Najszybciej unicestwią nas elektroniczne gadżety
Dawno temu straszono diabłem, piekłem, a w czasach nam bliższych czarną wołgą. Dziś asortyment ogranicza się do terrorystów. Politycy roztaczają takie wizje, że aż strach wychodzić z domu.
Czasami wychodzi z tego kabaret. Kiedy okazuje się, że bezpieczeństwu ponad trzydziestomilionowego kraju zagraża siedem tysięcy obcokrajowców. Jakie służby ma to państwo? Nie wiedzą, że od wielu lat żyje w nim znacznie więcej obcych innego wyznania, kultury? Nie wiedzą, że mamy własnych terrorystów, zwanych kibolami. Terroryzujących osiedla według zasady, kto nie z nami, ten przeciw nam!
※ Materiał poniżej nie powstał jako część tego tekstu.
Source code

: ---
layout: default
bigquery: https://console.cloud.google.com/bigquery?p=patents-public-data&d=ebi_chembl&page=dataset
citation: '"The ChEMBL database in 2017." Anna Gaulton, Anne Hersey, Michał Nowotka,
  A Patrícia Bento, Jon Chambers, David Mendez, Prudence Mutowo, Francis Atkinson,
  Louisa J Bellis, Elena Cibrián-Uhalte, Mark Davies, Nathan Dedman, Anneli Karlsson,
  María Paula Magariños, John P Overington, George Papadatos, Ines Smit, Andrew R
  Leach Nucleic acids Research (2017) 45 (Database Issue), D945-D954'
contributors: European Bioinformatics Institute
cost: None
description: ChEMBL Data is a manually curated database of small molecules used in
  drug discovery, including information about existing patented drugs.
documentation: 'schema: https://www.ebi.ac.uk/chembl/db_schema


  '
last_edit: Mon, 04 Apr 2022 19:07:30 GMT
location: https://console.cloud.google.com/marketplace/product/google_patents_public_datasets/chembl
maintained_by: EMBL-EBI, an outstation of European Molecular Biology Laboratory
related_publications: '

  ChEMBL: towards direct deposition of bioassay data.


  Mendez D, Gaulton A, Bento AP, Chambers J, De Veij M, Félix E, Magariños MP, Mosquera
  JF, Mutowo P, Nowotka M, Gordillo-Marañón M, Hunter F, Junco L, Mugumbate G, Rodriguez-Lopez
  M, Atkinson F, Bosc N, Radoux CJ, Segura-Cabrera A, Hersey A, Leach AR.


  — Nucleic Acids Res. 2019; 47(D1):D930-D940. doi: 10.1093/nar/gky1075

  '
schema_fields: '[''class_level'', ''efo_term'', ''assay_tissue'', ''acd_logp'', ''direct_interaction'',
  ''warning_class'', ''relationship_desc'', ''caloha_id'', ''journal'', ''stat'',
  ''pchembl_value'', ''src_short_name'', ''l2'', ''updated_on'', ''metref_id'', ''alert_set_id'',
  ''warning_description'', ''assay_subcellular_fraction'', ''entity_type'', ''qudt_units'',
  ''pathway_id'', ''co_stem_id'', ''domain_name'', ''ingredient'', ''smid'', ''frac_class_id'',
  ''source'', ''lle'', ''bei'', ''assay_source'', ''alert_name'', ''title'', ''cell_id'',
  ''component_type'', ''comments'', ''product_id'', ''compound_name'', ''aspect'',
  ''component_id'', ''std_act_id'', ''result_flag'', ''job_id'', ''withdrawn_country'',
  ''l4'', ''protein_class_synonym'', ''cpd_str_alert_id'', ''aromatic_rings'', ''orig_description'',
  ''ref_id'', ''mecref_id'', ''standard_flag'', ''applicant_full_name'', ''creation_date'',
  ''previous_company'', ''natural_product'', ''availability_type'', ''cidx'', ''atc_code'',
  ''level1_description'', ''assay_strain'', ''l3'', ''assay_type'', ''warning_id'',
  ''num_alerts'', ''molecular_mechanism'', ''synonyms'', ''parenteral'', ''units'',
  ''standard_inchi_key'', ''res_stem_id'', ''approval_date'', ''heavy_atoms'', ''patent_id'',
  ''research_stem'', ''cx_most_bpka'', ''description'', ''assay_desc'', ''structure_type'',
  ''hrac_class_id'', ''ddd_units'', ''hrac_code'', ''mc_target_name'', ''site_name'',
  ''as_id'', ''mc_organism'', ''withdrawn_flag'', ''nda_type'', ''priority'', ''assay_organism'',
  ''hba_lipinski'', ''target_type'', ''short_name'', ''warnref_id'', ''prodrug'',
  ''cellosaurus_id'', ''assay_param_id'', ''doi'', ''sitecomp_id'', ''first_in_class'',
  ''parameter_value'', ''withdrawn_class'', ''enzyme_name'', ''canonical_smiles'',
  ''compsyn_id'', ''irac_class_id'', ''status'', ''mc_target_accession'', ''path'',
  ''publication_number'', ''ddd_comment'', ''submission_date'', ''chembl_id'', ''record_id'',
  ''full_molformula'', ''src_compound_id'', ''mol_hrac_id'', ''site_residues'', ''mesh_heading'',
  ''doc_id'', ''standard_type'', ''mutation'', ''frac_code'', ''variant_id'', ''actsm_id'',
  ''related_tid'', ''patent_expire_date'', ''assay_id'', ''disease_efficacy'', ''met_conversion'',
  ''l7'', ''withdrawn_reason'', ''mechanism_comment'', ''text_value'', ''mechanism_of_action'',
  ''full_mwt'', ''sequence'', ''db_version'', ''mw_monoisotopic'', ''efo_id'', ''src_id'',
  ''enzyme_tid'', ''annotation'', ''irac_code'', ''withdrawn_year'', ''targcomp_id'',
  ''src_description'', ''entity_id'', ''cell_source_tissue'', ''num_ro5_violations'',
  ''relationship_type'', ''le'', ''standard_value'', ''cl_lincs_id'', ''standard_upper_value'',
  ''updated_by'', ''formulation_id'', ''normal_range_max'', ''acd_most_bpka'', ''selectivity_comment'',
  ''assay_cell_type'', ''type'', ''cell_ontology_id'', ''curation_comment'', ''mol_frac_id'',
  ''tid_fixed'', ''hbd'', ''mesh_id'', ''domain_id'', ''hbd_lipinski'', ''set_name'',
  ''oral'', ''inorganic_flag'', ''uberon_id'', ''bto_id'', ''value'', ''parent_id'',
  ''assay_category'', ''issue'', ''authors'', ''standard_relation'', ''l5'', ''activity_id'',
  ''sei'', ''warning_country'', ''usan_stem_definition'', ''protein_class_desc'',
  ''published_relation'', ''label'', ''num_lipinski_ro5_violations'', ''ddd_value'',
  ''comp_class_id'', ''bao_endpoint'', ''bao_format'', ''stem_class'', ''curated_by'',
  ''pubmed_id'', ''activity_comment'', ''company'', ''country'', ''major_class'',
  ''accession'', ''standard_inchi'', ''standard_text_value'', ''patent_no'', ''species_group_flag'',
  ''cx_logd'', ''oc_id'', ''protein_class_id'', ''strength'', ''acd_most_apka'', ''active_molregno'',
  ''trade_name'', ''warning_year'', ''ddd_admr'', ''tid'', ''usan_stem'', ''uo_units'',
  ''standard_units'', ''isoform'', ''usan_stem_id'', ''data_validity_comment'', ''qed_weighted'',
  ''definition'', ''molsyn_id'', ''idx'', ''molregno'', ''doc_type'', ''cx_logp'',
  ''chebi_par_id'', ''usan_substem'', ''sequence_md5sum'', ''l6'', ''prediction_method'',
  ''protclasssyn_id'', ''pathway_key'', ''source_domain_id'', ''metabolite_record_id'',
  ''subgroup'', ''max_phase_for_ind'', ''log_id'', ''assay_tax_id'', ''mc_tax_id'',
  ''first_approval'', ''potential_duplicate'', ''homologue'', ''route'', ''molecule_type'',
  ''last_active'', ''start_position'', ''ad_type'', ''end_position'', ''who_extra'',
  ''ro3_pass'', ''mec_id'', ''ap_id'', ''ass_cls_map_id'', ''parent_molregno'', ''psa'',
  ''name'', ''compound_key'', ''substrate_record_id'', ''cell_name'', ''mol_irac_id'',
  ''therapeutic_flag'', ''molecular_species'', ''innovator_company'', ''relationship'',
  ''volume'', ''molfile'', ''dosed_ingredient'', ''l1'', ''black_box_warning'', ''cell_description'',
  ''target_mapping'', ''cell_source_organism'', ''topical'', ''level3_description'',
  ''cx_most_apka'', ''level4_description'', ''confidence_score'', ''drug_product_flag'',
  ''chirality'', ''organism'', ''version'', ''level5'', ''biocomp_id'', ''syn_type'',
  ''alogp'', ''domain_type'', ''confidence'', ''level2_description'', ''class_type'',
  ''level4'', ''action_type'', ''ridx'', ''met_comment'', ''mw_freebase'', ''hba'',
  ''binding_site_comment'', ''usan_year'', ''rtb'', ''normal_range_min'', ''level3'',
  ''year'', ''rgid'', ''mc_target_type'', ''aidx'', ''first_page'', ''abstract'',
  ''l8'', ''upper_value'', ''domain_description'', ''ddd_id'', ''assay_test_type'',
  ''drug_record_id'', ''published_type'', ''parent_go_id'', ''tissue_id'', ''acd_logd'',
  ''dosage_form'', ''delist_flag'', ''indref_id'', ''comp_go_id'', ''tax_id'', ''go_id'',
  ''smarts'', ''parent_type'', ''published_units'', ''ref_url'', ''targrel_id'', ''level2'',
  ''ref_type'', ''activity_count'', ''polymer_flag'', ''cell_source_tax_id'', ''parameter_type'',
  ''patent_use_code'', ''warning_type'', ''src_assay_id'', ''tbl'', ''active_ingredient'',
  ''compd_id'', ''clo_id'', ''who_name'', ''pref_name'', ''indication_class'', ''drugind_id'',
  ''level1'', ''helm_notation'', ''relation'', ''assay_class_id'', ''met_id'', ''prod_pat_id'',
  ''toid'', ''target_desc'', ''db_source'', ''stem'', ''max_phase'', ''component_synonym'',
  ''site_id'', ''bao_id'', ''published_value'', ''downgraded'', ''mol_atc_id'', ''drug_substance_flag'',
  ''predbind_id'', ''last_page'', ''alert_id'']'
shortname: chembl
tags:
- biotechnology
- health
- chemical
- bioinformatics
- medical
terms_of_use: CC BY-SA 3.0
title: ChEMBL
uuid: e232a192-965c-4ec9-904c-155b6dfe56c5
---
Największe szanse na utratę życia i zdrowia mamy jadąc autem. A mimo to miliony z nas codziennie siadają do blaszanych puszek. Podrasowani relacjami z lotniczych katastrof, boimy się latać. Choć to najbezpieczniejszy środek transportu! Jedni boją się tego, czego nie znają, inni lubią, jak ich starszą, obiecując ochronę.
Tymczasem najbardziej dla nas niebezpieczne, z czego nie zdajemy sobie sprawy, są urządzenie, z którymi się nie rozstajemy: komputery, telefony, tablety. Podstawowe źródło informacji, wiedzy i kontaktów z innymi. Przejęcie kontroli nad nimi to fraszka. Pół biedy, kiedy kończy się na ich zablokowaniu. Tylko kto ma w kajecie zanotowane telefony, adresy znajomych? Gorzej, gdy wyczyszczą nam konto w banku lub skradną tożsamość i wykorzystają do popełnienia przestępstwa. Udowodnić niewinność, dowieść, że to nie my zaciągaliśmy kredyt - trudno.
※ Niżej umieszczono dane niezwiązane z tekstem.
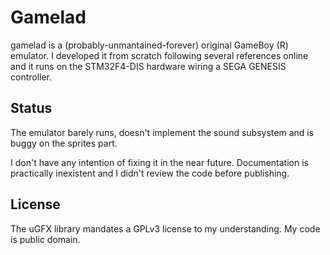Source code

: Gamelad
=======

gamelad is a (probably-unmantained-forever) original GameBoy (R) emulator.
I developed it from scratch following several references online and it
runs on the STM32F4-DIS hardware wiring a SEGA GENESIS controller.

Status
------

The emulator barely runs, doesn't implement the sound subsystem and is
buggy on the sprites part.

I don't have any intention of fixing it in the near future.
Documentation is practically inexistent and I didn't review the code
before publishing.

License
-------

The uGFX library mandates a GPLv3 license to my understanding.
My code is public domain.

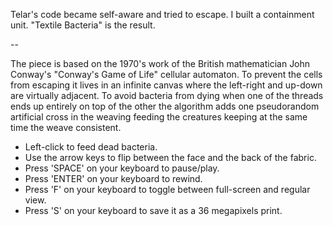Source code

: Telar's code became self-aware and tried to escape. I built a containment unit. "Textile Bacteria" is the result.

--

The piece is based on the 1970's work of the British mathematician John Conway's "Conway's Game of Life" cellular automaton. To prevent the cells from escaping it lives in an infinite canvas where the left-right and up-down are virtually adjacent. To avoid bacteria from dying when one of the threads ends up entirely on top of the other the algorithm adds one pseudorandom artificial cross in the weaving feeding the creatures keeping at the same time the weave consistent.

- Left-click to feed dead bacteria.
- Use the arrow keys to flip between the face and the back of the fabric.
- Press 'SPACE' on your keyboard to pause/play. 
- Press 'ENTER' on your keyboard to rewind. 
- Press 'F' on your keyboard to toggle between full-screen and regular view. 
- Press 'S' on your keyboard to save it as a 36 megapixels print.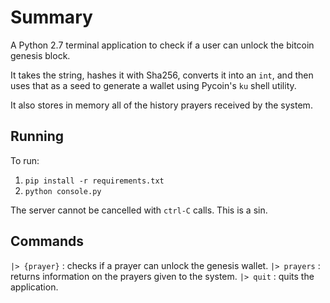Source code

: # Summary

A Python 2.7 terminal application to check if a user can unlock the bitcoin genesis block. 

It takes the string, hashes it with Sha256, converts it into an `int`, and then uses that as a seed to generate a wallet using Pycoin's `ku` shell utility.

It also stores in memory all of the history prayers received by the system.

## Running
To run:
1. `pip install -r requirements.txt`
1. `python console.py`

The server cannot be cancelled with `ctrl-C` calls. This is a sin.

## Commands

`|> {prayer}` : checks if a prayer can unlock the genesis wallet.
`|> prayers` : returns information on the prayers given to the system.
`|> quit` : quits the application.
Stracić kontrolę nad telefonem, komputerem łatwo. Nie musisz otwierać maila z pytaniem „czy chcesz zarobić pół miliona w tydzień”. Wystarczy, że odbierzesz korespondencję od mniej rozgarniętego znajomego, czy „zarazisz się” na facebooku. Masz dom, mieszkanie, w którym wszystkim sterujesz ze smartfona, otwierasz drzwi dziecku, bo zapomniało kluczy? Ten kto przejmie władanie nad twoim telefonem, zawładnie twoim domem. Nie przekonuje? Jedziesz autem, a ktoś, setki kilometrów od ciebie, przejmuje kontrolę nad pedałami gazu i hamulca. Możesz kręcić kierownicą ile chcesz.
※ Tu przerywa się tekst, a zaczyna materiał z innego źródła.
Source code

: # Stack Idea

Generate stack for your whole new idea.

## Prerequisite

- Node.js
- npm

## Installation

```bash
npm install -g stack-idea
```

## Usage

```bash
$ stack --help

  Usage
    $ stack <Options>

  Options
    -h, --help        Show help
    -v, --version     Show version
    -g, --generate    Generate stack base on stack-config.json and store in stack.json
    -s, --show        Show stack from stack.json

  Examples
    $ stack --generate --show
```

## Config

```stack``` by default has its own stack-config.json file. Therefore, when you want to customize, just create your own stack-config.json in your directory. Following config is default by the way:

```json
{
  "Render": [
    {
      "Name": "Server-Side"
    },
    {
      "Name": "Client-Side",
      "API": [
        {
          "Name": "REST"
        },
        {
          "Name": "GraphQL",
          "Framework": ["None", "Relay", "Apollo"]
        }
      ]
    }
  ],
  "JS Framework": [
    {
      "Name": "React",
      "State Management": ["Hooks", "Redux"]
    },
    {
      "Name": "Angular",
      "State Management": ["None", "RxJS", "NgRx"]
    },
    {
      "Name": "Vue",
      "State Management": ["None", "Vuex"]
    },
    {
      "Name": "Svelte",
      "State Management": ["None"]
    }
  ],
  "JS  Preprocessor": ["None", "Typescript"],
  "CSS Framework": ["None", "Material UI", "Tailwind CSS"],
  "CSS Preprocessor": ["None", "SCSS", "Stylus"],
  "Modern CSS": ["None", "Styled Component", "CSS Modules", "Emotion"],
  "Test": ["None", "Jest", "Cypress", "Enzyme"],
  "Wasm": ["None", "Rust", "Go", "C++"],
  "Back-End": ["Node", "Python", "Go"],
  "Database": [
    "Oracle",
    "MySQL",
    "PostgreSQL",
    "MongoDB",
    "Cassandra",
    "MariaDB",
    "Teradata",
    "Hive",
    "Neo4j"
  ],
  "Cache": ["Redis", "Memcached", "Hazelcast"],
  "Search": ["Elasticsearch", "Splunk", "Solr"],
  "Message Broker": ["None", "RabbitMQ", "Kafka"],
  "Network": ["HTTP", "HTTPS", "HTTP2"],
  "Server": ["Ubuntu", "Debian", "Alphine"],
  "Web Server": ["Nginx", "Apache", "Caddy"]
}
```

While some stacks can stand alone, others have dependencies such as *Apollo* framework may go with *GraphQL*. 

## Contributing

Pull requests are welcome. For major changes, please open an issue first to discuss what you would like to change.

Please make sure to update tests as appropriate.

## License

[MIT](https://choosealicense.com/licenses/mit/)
Dzięki elektronicznym gadżetom nie tylko władze mogą dowiedzieć się o nas wszystkiego, począwszy od numeru buta, skończywszy na najskrytszych upodobaniach czy kochankach. To preludium. Hakerzy, obojętnie na etacie rządowym czy indywidualiści, mogą przejąć kontrolę nad siecią komputerową szpitali, systemami bezpieczeństwa elektrowni, rafinerii, sterowania pociągami itp. Nie ruszając się zza biurka mogą pozbawić życia tysiące osób. Nie muszą przyjeżdżać i podkładać bomb.
Co nas sprawniej i szybciej unicestwi? Auto, terrorysta, kibol na osiedlu czy przenośny komputer w telefonie? Optuję za tym ostatnim. Dziś w miarę bezpieczny jest ten, kto nie ma telefonu komórkowego, maila, konta w banku i na facebooku, i nie używa karty płatniczej. Tylko czy taki istnieje?